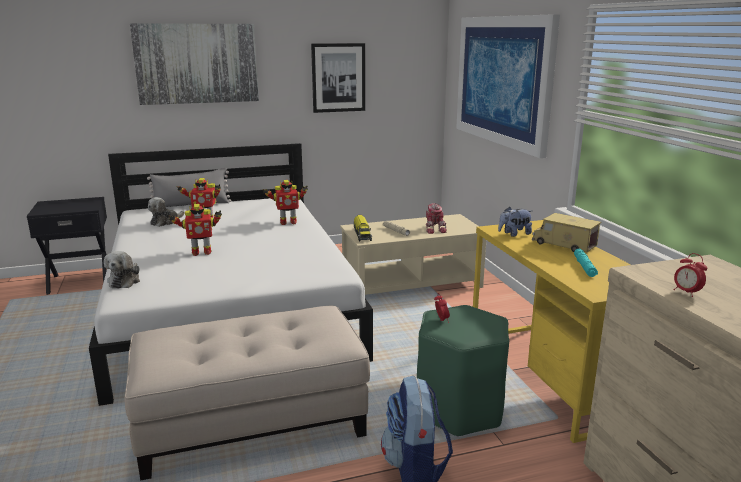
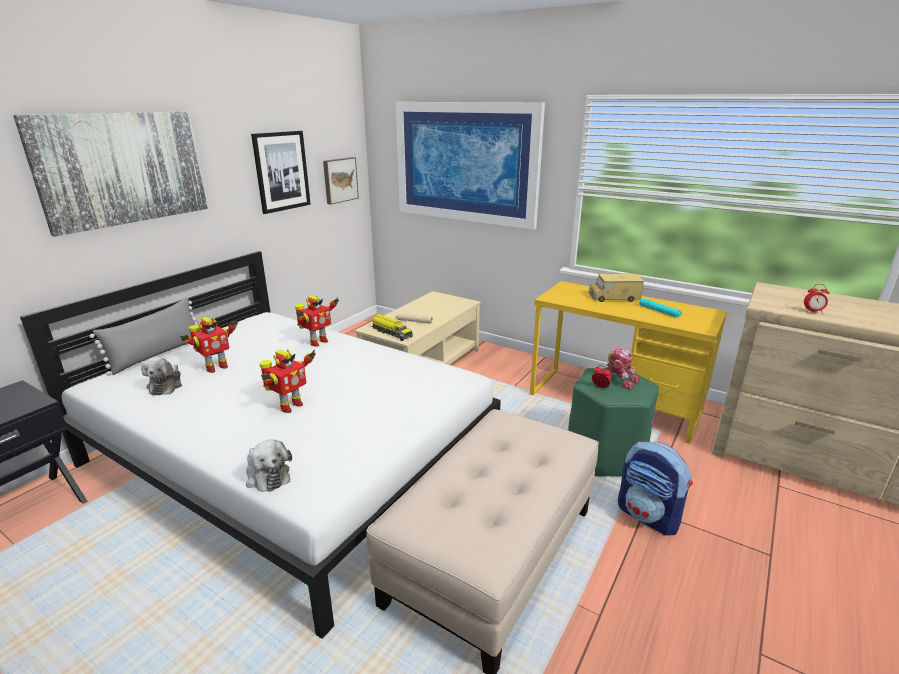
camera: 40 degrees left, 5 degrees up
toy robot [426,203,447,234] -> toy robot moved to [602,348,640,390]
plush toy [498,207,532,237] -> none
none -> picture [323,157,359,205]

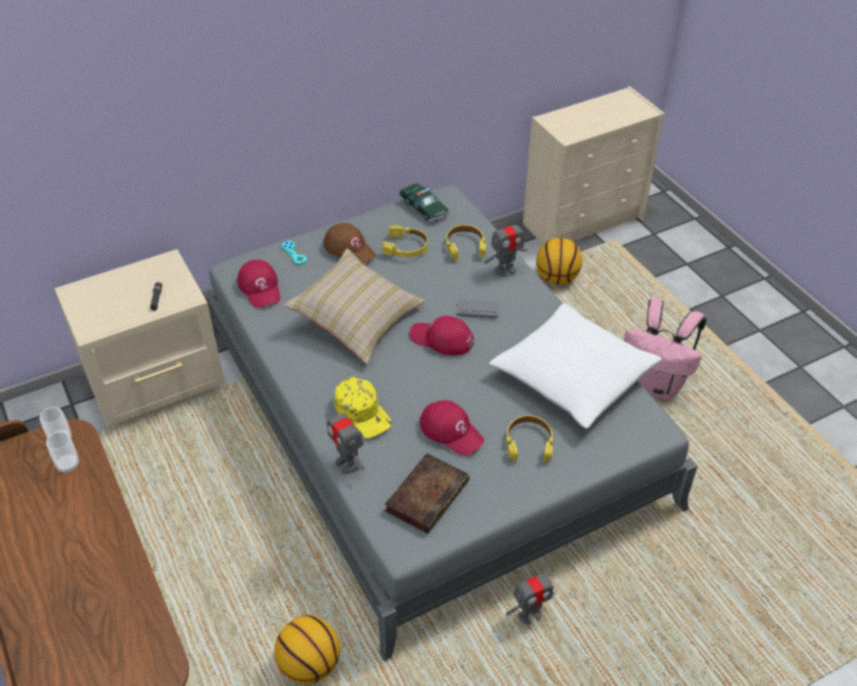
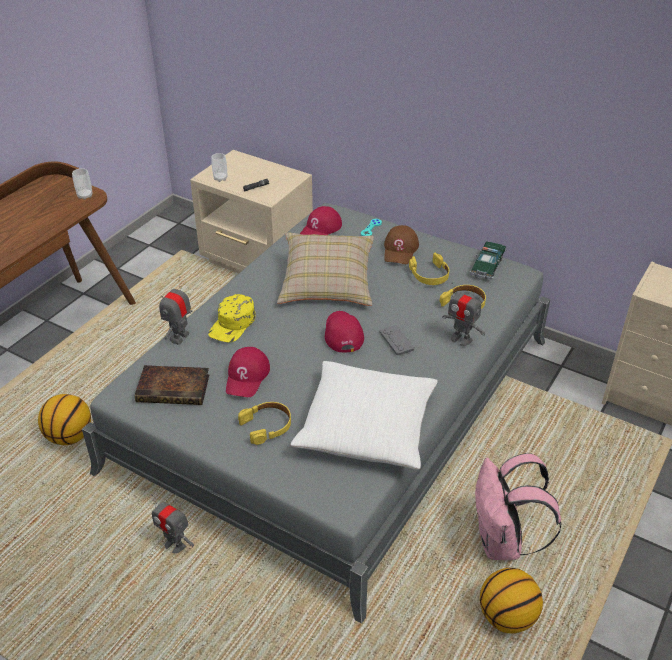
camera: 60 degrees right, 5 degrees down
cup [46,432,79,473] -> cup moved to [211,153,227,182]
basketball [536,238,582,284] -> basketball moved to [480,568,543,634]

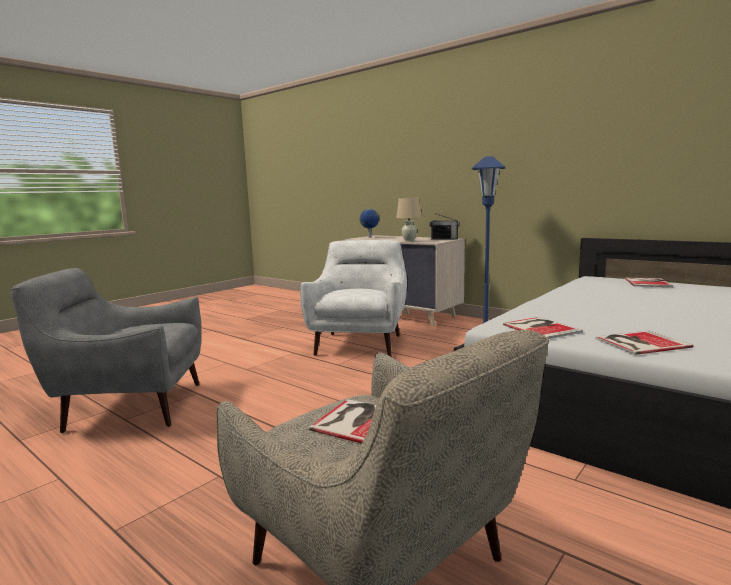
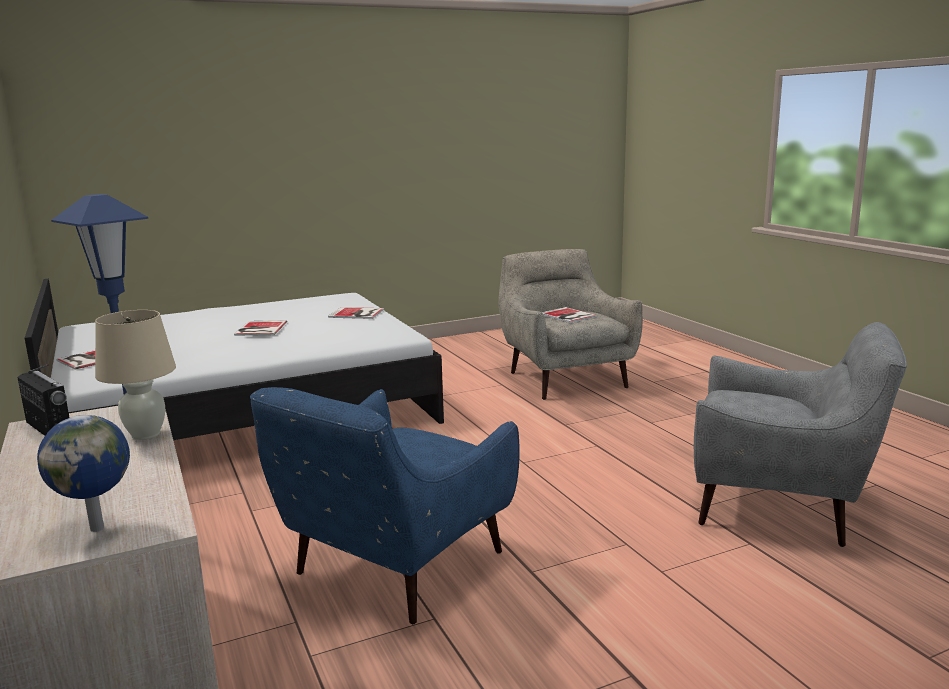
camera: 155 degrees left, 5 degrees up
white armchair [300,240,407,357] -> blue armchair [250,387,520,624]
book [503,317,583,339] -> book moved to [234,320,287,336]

» **PROBLEM DESCRIPTION**: Using the data above, retype exactly and only the lines from the one containing "plush toy [498,207,532,237] -> none" up to and including the one containing "camera: 155 degrees left, 5 degrees up", with no pictures carried over.

» **WRITTEN RESPONSE**:
plush toy [498,207,532,237] -> none
none -> picture [323,157,359,205]

camera: 60 degrees right, 5 degrees down
cup [46,432,79,473] -> cup moved to [211,153,227,182]
basketball [536,238,582,284] -> basketball moved to [480,568,543,634]

camera: 155 degrees left, 5 degrees up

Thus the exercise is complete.